-------- Information shown

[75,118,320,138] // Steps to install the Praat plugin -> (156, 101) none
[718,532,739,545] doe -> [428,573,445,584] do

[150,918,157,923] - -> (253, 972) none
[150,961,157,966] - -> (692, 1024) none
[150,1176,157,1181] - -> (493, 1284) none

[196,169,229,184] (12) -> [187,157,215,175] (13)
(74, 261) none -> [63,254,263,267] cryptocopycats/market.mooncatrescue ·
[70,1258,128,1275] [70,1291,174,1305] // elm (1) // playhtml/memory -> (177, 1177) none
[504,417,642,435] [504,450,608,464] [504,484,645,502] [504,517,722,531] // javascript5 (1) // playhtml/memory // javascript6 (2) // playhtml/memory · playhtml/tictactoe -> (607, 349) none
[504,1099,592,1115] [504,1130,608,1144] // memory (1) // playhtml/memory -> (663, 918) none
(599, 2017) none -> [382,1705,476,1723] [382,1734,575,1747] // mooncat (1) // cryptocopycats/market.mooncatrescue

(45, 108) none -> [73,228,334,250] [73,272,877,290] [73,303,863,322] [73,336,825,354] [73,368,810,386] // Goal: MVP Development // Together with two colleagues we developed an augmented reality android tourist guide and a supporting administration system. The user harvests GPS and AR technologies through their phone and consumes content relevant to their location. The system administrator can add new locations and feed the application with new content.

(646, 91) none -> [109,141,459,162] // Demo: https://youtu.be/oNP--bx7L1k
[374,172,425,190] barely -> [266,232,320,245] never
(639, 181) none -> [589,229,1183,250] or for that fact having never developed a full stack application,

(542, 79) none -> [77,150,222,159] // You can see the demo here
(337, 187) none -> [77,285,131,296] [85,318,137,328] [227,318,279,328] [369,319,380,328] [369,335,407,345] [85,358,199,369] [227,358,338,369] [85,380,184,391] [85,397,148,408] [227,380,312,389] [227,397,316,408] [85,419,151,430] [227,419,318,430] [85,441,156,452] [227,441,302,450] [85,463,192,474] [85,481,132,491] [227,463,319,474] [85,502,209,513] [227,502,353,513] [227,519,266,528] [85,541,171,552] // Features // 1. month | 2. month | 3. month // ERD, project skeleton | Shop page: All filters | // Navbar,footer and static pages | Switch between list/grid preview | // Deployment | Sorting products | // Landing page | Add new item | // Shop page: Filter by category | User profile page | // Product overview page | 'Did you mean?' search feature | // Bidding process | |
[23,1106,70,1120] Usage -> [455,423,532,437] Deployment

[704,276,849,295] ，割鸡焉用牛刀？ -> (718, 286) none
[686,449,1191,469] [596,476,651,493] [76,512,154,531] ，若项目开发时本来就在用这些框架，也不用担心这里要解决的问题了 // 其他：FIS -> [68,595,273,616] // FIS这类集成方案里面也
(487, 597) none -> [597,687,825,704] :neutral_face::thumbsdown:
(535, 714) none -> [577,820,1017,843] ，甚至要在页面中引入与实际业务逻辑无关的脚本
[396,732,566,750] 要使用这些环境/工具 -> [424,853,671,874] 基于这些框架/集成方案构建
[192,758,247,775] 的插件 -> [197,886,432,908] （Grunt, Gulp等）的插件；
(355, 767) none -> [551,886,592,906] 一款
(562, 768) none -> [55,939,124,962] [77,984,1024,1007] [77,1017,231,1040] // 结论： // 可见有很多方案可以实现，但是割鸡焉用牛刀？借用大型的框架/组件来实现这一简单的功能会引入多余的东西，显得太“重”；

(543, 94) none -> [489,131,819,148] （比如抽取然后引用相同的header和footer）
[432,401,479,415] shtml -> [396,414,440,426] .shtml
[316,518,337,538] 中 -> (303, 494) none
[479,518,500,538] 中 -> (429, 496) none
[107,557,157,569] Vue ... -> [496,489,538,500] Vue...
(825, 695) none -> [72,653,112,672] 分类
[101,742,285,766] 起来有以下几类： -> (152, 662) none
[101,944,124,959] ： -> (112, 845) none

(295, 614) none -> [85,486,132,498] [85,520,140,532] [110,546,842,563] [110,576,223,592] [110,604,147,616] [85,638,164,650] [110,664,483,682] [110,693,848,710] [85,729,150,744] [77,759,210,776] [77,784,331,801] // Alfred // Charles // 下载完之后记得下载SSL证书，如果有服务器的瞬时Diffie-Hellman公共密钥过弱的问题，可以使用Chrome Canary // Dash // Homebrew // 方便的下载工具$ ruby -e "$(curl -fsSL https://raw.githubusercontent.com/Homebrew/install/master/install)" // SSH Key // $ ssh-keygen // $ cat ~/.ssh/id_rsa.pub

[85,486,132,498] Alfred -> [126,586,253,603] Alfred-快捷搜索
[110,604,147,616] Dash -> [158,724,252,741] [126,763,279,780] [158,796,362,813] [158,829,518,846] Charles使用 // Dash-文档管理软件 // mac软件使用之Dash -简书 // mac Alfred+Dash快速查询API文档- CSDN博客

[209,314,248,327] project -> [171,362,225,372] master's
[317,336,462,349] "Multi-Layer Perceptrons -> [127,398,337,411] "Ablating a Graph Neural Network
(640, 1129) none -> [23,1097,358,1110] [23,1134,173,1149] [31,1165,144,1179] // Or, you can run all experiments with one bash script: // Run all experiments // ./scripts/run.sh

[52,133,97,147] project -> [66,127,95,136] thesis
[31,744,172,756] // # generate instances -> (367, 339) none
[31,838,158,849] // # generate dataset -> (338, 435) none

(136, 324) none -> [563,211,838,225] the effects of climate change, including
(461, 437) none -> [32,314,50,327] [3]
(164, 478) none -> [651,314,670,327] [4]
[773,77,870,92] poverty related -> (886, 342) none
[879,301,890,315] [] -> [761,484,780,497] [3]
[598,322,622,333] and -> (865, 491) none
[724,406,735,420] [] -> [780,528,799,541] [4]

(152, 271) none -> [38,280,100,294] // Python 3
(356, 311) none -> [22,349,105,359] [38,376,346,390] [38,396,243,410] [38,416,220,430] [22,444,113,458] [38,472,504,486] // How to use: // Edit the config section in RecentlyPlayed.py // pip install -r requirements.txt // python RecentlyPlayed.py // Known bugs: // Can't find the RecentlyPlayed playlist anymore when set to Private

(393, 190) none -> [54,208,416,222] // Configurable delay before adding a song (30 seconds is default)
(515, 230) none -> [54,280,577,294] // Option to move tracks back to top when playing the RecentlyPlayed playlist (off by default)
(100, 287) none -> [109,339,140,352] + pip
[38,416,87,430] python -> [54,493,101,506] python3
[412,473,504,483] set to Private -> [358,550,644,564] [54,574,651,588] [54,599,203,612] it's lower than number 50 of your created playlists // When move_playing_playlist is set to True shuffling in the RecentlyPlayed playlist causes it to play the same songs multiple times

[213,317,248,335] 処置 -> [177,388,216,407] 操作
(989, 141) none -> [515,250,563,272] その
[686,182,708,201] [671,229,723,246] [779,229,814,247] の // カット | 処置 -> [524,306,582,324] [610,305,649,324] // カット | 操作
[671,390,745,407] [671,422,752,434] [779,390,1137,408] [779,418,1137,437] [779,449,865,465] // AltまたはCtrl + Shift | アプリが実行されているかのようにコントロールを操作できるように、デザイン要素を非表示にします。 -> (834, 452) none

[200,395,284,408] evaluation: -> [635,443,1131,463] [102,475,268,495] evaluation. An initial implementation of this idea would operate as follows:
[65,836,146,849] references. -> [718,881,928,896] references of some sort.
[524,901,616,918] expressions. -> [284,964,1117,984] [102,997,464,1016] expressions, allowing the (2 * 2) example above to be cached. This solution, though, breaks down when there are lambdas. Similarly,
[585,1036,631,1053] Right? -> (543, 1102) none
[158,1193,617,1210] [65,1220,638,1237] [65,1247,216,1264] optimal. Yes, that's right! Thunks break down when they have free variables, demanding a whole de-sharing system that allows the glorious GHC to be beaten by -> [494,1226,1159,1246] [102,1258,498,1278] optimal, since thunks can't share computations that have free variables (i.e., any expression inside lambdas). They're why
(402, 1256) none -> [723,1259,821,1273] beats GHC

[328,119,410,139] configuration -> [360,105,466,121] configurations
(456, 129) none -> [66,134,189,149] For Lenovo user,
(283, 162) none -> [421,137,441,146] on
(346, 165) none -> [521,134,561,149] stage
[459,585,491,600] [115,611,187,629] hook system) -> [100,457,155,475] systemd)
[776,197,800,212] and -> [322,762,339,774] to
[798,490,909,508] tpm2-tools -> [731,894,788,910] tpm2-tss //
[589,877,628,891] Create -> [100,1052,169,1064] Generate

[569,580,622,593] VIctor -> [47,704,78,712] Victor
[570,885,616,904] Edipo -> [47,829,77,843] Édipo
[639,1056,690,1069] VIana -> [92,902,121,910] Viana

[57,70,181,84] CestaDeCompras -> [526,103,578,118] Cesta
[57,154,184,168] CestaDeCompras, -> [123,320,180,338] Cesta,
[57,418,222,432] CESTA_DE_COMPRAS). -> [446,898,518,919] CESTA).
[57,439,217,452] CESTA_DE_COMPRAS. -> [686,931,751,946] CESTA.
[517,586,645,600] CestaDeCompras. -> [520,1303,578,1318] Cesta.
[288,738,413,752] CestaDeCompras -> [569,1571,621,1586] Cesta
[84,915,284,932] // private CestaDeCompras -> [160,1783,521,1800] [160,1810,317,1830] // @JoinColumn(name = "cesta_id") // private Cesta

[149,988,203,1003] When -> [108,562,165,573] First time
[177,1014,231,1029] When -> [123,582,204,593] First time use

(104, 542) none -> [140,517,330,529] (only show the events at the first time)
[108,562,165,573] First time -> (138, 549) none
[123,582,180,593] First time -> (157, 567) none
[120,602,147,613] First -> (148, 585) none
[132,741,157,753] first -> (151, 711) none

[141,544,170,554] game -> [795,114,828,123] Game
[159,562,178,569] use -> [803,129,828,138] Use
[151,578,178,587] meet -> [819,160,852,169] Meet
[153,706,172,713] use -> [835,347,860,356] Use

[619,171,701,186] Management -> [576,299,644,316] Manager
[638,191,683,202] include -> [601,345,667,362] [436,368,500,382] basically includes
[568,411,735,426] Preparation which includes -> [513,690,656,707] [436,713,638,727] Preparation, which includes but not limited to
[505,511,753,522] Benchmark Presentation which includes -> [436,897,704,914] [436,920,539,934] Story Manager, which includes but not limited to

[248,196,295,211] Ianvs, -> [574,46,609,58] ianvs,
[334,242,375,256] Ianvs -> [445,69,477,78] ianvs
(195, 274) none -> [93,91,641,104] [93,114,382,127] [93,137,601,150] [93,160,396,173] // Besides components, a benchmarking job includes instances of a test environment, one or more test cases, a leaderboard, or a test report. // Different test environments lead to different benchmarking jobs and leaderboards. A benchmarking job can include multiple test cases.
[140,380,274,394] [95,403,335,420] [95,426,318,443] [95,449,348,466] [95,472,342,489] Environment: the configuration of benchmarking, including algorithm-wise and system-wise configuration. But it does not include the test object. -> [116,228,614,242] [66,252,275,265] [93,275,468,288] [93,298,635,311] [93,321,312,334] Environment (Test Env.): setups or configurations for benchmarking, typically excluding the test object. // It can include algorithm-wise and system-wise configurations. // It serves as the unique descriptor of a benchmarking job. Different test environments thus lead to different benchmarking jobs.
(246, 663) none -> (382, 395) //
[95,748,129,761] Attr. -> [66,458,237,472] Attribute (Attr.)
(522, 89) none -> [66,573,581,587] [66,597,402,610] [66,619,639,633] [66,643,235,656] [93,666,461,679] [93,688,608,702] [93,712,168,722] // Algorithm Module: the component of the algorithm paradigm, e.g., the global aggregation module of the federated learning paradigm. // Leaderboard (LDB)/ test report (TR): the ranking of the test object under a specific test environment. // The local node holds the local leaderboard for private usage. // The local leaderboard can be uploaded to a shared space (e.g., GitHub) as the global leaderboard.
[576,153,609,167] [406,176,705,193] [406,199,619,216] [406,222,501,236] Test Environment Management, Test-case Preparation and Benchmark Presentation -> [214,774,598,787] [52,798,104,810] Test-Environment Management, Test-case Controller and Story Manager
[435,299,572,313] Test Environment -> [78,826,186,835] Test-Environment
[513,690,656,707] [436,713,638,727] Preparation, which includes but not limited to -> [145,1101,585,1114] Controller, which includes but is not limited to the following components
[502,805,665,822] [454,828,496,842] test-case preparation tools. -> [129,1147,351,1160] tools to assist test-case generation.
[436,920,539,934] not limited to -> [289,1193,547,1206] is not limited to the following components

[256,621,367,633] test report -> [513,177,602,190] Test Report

----------------

**What the exercise asks**. Please make an exact copy of the lines from the one holding "[435,299,572,313] Test Environment" through the final line of the records above, nothing more.

**Expected answer**.
[435,299,572,313] Test Environment -> [78,826,186,835] Test-Environment
[513,690,656,707] [436,713,638,727] Preparation, which includes but not limited to -> [145,1101,585,1114] Controller, which includes but is not limited to the following components
[502,805,665,822] [454,828,496,842] test-case preparation tools. -> [129,1147,351,1160] tools to assist test-case generation.
[436,920,539,934] not limited to -> [289,1193,547,1206] is not limited to the following components

[256,621,367,633] test report -> [513,177,602,190] Test Report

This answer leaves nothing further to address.